• [TASK TO CARRY OUT] Filter this data down to the lines that hold "sitesManagers", and copy them.

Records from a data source
──────────────────────────────
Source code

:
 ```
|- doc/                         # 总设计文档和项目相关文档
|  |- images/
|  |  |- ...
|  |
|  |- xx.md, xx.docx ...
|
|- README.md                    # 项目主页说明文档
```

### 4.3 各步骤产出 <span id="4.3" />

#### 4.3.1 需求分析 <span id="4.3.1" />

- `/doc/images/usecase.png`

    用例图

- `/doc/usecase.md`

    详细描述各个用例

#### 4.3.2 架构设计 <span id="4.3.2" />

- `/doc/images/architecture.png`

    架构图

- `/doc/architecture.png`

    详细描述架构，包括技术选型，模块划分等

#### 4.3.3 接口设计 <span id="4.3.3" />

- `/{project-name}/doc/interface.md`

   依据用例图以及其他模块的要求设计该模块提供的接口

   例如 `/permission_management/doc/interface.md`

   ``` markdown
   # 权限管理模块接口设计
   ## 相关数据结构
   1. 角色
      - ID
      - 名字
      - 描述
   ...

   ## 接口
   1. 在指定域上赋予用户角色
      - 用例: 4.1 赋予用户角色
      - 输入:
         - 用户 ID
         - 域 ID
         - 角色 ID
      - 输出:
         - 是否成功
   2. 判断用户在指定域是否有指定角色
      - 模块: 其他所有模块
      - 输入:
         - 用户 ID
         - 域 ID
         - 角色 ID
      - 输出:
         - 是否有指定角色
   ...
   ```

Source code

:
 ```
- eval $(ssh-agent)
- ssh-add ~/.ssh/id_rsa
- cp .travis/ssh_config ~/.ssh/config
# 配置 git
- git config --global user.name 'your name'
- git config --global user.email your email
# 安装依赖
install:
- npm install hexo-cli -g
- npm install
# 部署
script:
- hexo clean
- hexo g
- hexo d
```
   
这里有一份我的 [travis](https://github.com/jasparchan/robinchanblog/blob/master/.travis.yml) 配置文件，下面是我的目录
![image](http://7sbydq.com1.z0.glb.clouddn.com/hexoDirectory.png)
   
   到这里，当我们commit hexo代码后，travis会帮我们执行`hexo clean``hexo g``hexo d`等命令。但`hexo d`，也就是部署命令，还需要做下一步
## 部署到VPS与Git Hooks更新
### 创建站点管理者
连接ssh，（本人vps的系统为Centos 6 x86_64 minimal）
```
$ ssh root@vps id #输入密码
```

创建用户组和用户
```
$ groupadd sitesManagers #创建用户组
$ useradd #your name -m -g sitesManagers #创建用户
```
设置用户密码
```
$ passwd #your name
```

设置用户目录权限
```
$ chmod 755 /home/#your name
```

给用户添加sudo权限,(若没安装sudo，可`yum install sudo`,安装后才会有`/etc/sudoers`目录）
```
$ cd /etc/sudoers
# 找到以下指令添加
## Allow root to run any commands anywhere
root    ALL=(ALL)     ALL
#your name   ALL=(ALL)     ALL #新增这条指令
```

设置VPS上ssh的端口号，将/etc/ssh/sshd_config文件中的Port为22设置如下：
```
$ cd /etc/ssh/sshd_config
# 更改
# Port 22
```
──────────────────────────────
• [EXERCISE ANSWER]
$ groupadd sitesManagers #创建用户组
$ useradd #your name -m -g sitesManagers #创建用户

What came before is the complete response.